The couple, who married in a lavish ceremony in 1997 and have four children, suffered a dramatic fall from grace when allegations emerged in the far-reaching corruption scandal that alleges Urdangarin used his royal name to secure government contracts in the Balearic Islands.

The couple's multi-million-euro mansion was impounded by the courts and then sold and Cristina was notably absent from ceremonies marking Felipe's ascension to the throne in June 2014 on her father’s abdication.

The corruption controversy has outraged Spaniards and helped sour the last years of the reign of Juan Carlos, who gave up the throne after nearly four decades hoping his son could freshen up the image of the monarchy.

Cristina's lawyers say she is innocent of any wrongdoing and that she trusted her husband to handle their financial affairs.

Also on the bench in the trial starting in January at a court in Palma de Mallorca will be 16 others.

The trial will see a possible 364  witnesses called to the stand according to court papers seen by the Diario de Mallorca newspaper.

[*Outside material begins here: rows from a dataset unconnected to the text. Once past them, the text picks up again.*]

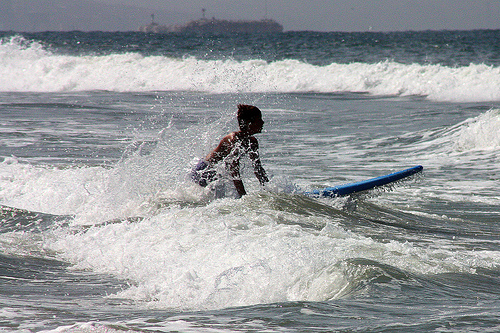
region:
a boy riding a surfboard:
[66, 105, 420, 211]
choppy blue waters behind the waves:
[89, 30, 439, 55]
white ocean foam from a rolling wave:
[0, 47, 433, 99]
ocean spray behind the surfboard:
[61, 120, 203, 233]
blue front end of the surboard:
[286, 160, 432, 212]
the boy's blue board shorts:
[177, 158, 224, 203]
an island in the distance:
[112, 7, 293, 42]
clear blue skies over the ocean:
[279, 7, 430, 27]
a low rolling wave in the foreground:
[114, 214, 421, 302]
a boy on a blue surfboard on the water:
[117, 75, 434, 226]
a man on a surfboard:
[103, 16, 499, 311]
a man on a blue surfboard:
[96, 33, 458, 282]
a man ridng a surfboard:
[121, 62, 443, 298]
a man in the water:
[118, 61, 485, 303]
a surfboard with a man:
[79, 41, 444, 286]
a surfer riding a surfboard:
[40, 39, 497, 307]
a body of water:
[8, 61, 103, 158]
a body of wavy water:
[15, 18, 300, 149]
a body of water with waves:
[10, 21, 249, 205]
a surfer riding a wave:
[23, 16, 483, 321]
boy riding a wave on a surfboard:
[162, 88, 431, 215]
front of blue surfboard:
[288, 159, 429, 199]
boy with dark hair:
[230, 95, 269, 138]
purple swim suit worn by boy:
[184, 151, 225, 195]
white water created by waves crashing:
[90, 114, 190, 302]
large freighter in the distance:
[140, 12, 286, 37]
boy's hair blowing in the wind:
[227, 98, 270, 136]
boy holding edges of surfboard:
[172, 99, 426, 206]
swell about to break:
[11, 24, 418, 98]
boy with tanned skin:
[203, 101, 278, 197]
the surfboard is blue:
[275, 164, 450, 232]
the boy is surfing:
[158, 64, 322, 324]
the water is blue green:
[94, 29, 249, 76]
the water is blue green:
[223, 24, 350, 61]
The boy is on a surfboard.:
[170, 97, 428, 213]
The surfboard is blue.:
[175, 95, 430, 216]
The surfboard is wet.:
[190, 95, 430, 205]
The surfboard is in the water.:
[185, 95, 435, 215]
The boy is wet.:
[155, 90, 430, 216]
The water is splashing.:
[110, 95, 440, 235]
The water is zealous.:
[0, 20, 495, 330]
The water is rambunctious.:
[0, 10, 495, 330]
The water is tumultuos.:
[0, 10, 495, 325]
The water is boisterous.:
[0, 13, 499, 328]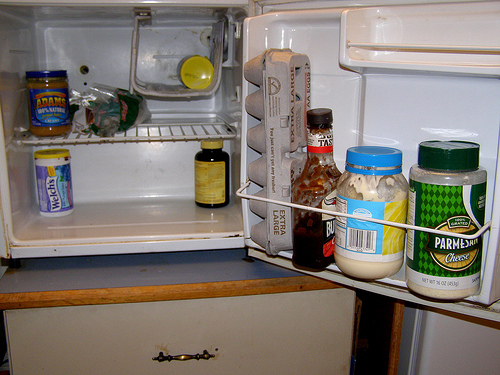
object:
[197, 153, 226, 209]
vitamins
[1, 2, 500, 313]
fridge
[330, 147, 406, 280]
mayonnaise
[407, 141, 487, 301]
parmesan cheese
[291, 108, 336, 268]
barbeque sauce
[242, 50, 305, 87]
eggs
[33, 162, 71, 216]
welch's drink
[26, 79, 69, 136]
sauce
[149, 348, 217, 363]
handle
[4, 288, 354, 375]
drawer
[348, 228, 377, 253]
barcode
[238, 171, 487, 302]
door shelf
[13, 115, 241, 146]
top shelf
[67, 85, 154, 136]
bag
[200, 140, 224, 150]
yellow lid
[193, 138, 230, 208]
bottle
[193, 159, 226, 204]
label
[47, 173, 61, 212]
letters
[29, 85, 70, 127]
label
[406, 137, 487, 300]
condiments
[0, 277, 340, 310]
seal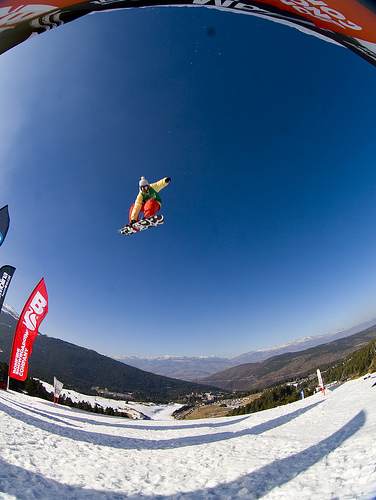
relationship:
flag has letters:
[10, 266, 59, 388] [22, 283, 50, 338]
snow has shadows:
[3, 382, 373, 495] [8, 393, 310, 453]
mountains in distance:
[12, 319, 372, 404] [1, 103, 374, 422]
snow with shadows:
[3, 382, 373, 495] [8, 393, 310, 453]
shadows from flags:
[8, 393, 310, 453] [2, 4, 375, 66]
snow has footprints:
[3, 382, 373, 495] [205, 448, 303, 497]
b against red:
[28, 287, 52, 315] [10, 266, 59, 388]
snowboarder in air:
[112, 161, 195, 249] [8, 49, 371, 351]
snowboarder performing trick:
[112, 161, 195, 249] [103, 156, 195, 420]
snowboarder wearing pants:
[112, 161, 195, 249] [127, 198, 167, 224]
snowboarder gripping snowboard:
[112, 161, 195, 249] [120, 213, 164, 234]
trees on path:
[19, 374, 140, 422] [3, 363, 223, 498]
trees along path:
[19, 374, 140, 422] [3, 363, 223, 498]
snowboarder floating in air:
[112, 161, 195, 249] [8, 49, 371, 351]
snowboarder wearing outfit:
[112, 161, 195, 249] [129, 179, 173, 217]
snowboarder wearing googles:
[112, 161, 195, 249] [138, 183, 153, 191]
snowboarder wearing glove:
[112, 161, 195, 249] [161, 172, 173, 186]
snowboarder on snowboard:
[112, 161, 195, 249] [120, 213, 164, 234]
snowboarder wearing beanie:
[112, 161, 195, 249] [136, 174, 152, 188]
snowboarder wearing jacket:
[112, 161, 195, 249] [129, 177, 188, 213]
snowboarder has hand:
[112, 161, 195, 249] [126, 216, 143, 228]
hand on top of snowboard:
[126, 216, 143, 228] [120, 213, 164, 234]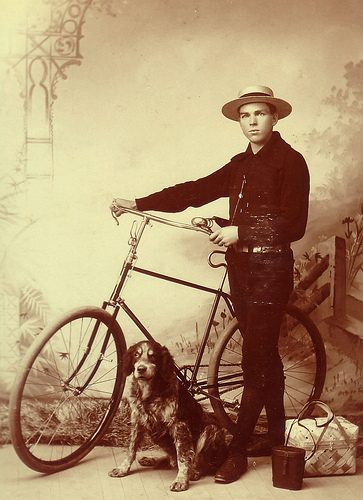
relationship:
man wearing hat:
[109, 82, 311, 483] [216, 83, 293, 125]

Among them will be high-profile politicans including former Justice Minister and ex-Madrid Mayor Alberto Ruiz-Gallardón, the ex-president of the Valencia region Francisco Camps and Rodrigo Rato, the ex-IMF chief who is facing separate fraud charges in a different case.

A request from the public prosecutor to call King Felipe VI to give evidence was rejected by the judge 'for legal reasons' presumably because the monarch is afforded legal immunity but two former chief of staffs from the royal household will be called as witnesses.